What I really like to listen to is whatever surrounds us in the way of sounds. I really hear it as music.
I gave a performance of my piece called Empty Words Part IV for the students of Chogyam Trungpa at Naropa Institute in Boulder, Colorado. The piece goes on for two and a half hours and contains long silences of four and five minutes’ duration, and then out of that silence I just say a few letters of the alphabet following a score which was written through chance operations from the journal of Henry David Thoreau. Meanwhile there are these very faint images of Thoreau’s drawings being projected on a screen behind me, but they are very dim and hardly change at all—perhaps once every twenty minutes. I thought it was an ideal piece for a Buddhist audience, but they became absolutely furious and yelled at me and tried to get me to stop the performance. The next morning I had a meeting with Chogyam Trungpa, and he asked me to join the faculty at Naropa.
In Zen they say: If something is boring after two minutes, try it for four. If it’s still boring, try it for eight, sixteen, thirty-two, and so on. Eventually one discovers that it’s not boring at all but very interesting.
Our intention is to affirm this life, not to bring order out of chaos or to suggest improvements in creation, but simply to wake up to the very life we’re living, which is so excellent once one gets one’s mind and one’s desires out of its way and lets it act of its own accord.
If you develop an ear for sounds that are musical, it is like developing an ego. You begin to refuse sounds that are not musical and that way cut yourself off from a good deal of experience.
Composers are spoken of as having ears for music, which generally means that nothing presented to their ears can be heard by them. Their ears are walled in with sounds of their own imagination.
Value judgments are destructive to our proper business, which is curiosity and awareness.
I am trying to check my habits of seeing, to counter them for the sake of greater freshness. I am trying to be unfamiliar with what I’m doing.
What I think and what I feel can be my inspiration, but it is then also my pair of blinders. To see one must go beyond the imagination and for that one must stand absolutely still as though in the center of a leap.
All I know about method is that when I am not working I sometimes think I know something, but when I am working, it is quite clear that I know nothing.

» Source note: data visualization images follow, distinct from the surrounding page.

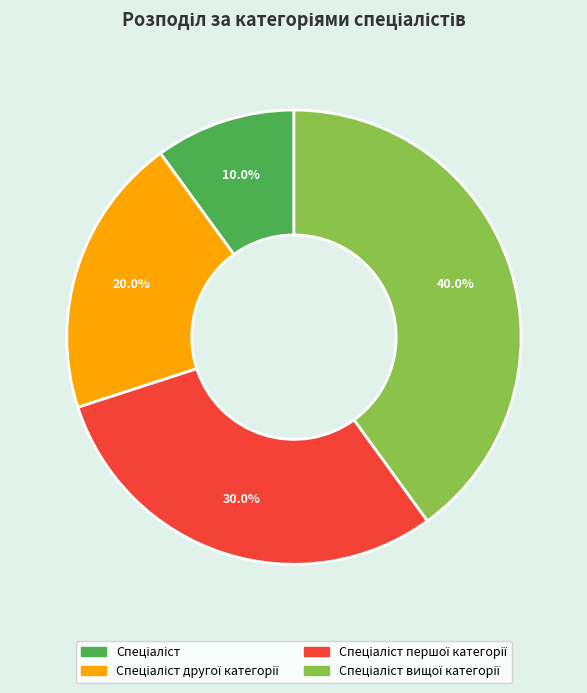

To the nearest percent, what is the difference between the largest and smallest slice percentages?

30%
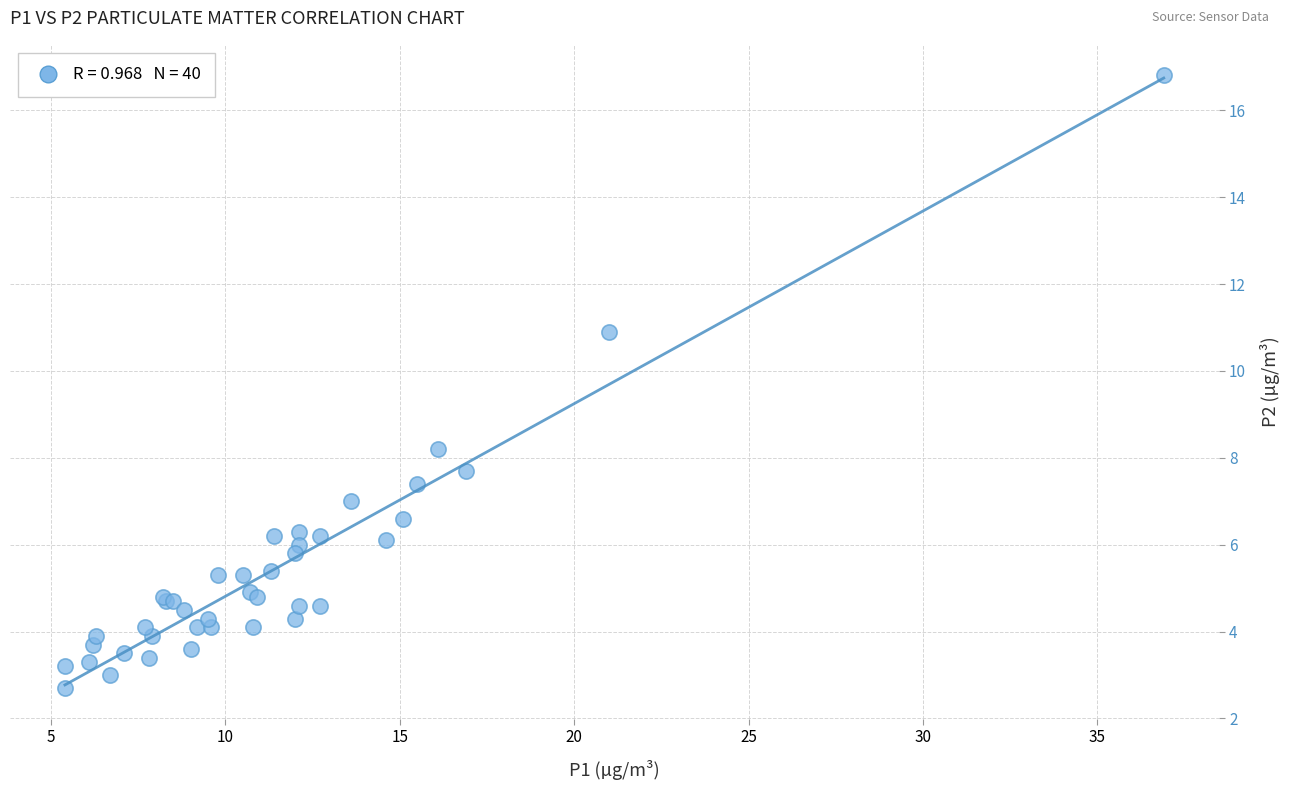

What Y value in the scatter plot is closest to 9?

8.2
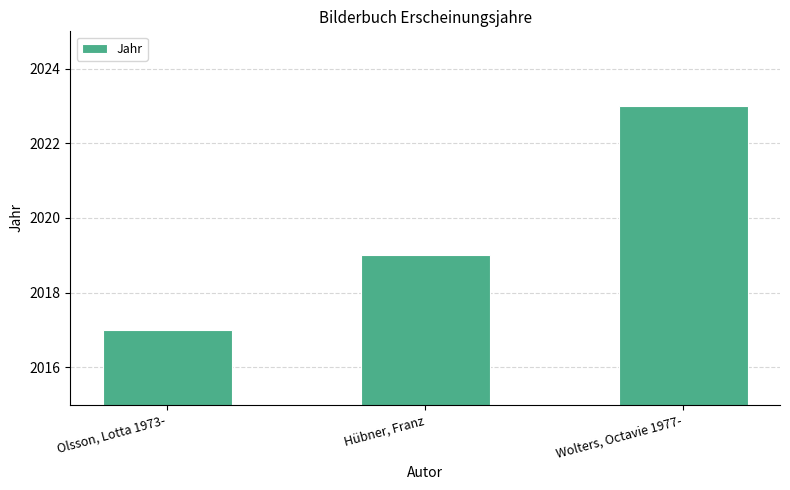

Count the values in the range 2017 to 2023.

3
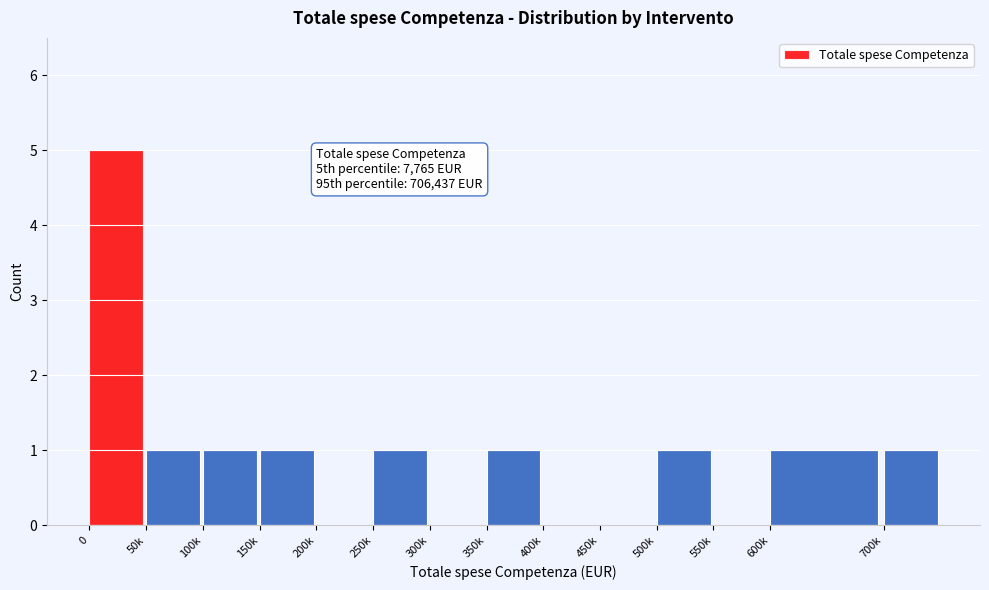

Reading left to right, list all the values displayed in this chart.

0=5	50k=1	100k=1	150k=1	200k=0	250k=1	300k=0	350k=1	400k=0	450k=0	500k=1	550k=0	600k=1	700k=1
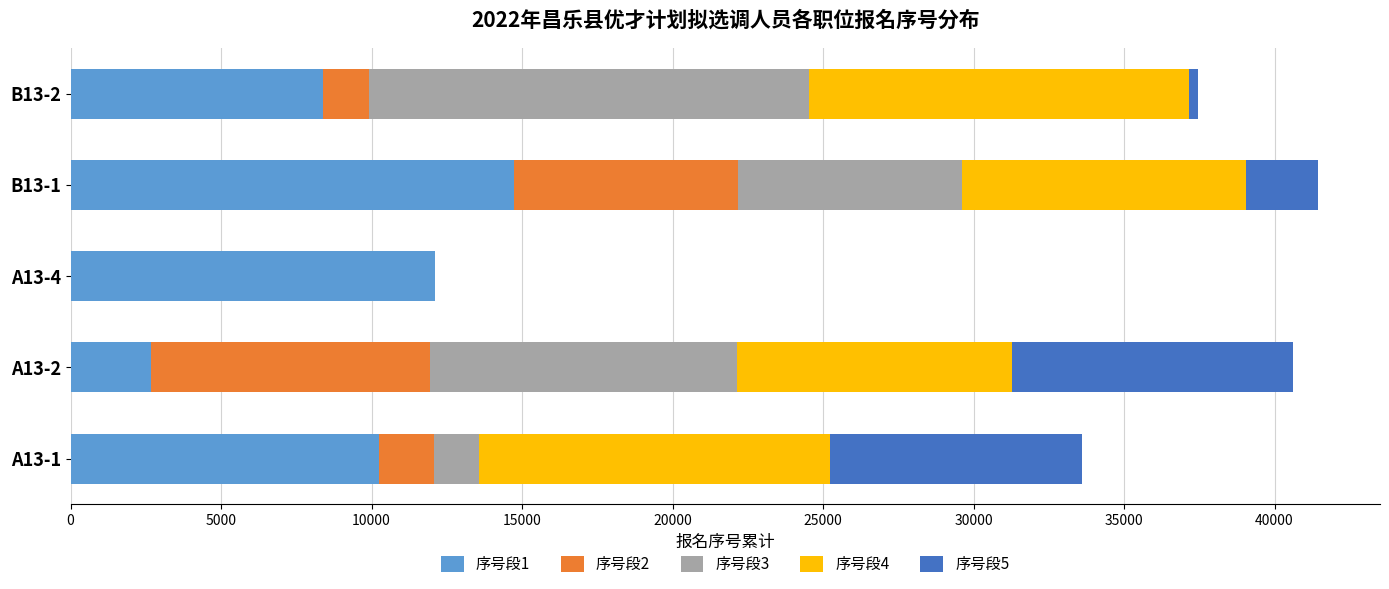

What are all the series names shown in the legend?

序号段1, 序号段2, 序号段3, 序号段4, 序号段5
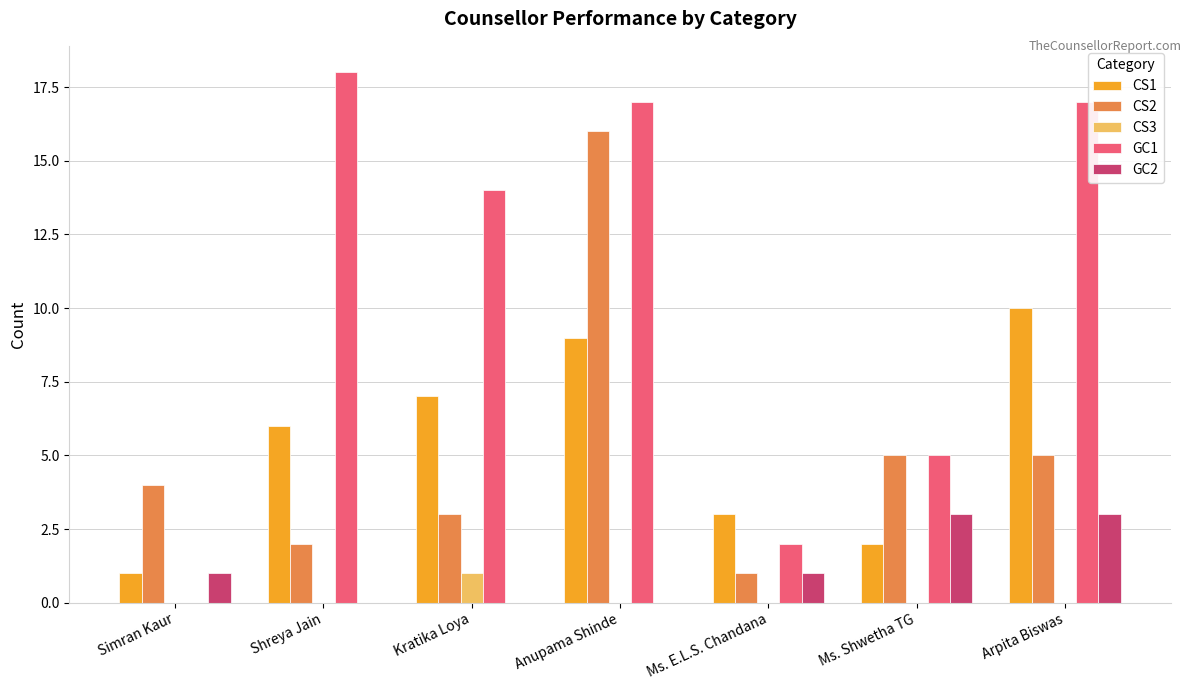

True or false: CS2 has a value of 7 at Ms. Shwetha TG.

False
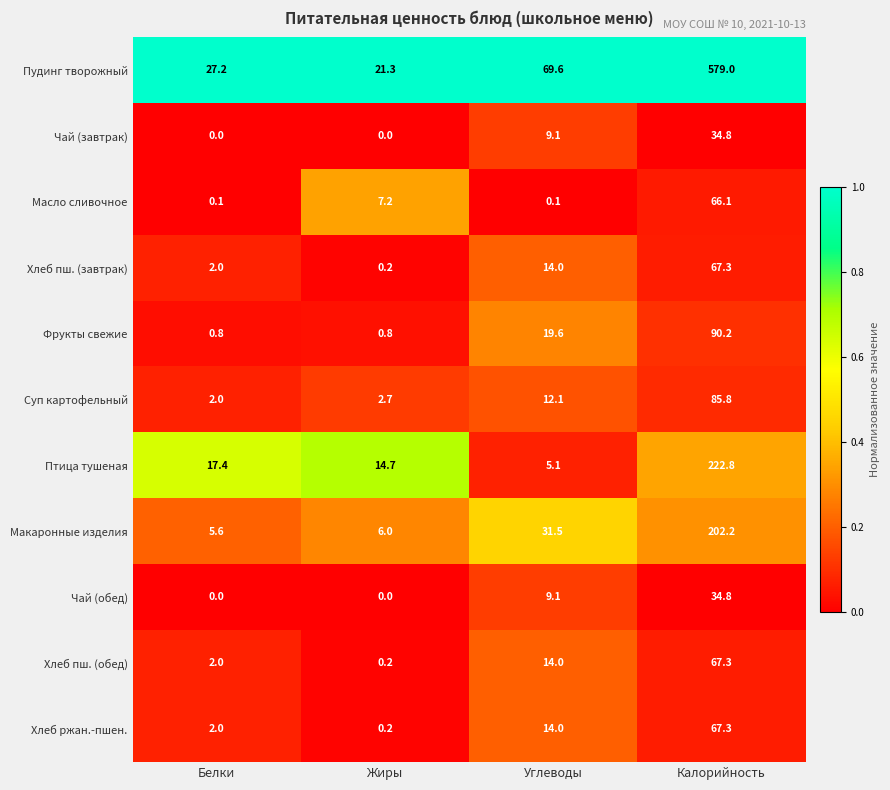

What is the difference between the second highest and minimum values in the Чай (обед) series?

9.1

I have spent many pleasant hours in the woods conducting performances of my silent piece, transcriptions, that is, for an audience of myself, since they were much longer than the popular length which I have had published. At one performance, I passed the first movement by attempting the identification of a mushroom which remained successfully unidentified. The second movement was extremely dramatic, beginning with the sounds of a buck and a doe leaping up to within ten feet of my rocky podium. The expressivity of this movement was not only dramatic but unusually sad from my point of view, for the animals were frightened simply because I was a human being. However, they left hesitatingly and fittingly within the structure of the work. The third movement was a return to the theme of the first.
There is no such thing as an empty space or an empty time. There is always something to see, something to hear. In fact, try as we may to make a silence, we cannot. For certain engineering purposes, it is desirable to have as silent a situation as possible. Such a room is called an anechoic chamber, its six walls made of special material, a room without echoes. I entered one at Harvard University several years ago and heard two sounds, one high and one low. When I described them to the engineer in charge, he informed me that the high one was my nervous system in operation, the low one my blood in circulation. Until I die there will be sounds. And they will continue following my death. One need not fear about the future of music.
The highest purpose is to have no purpose at all. This puts one in accord with nature in her manner of operation.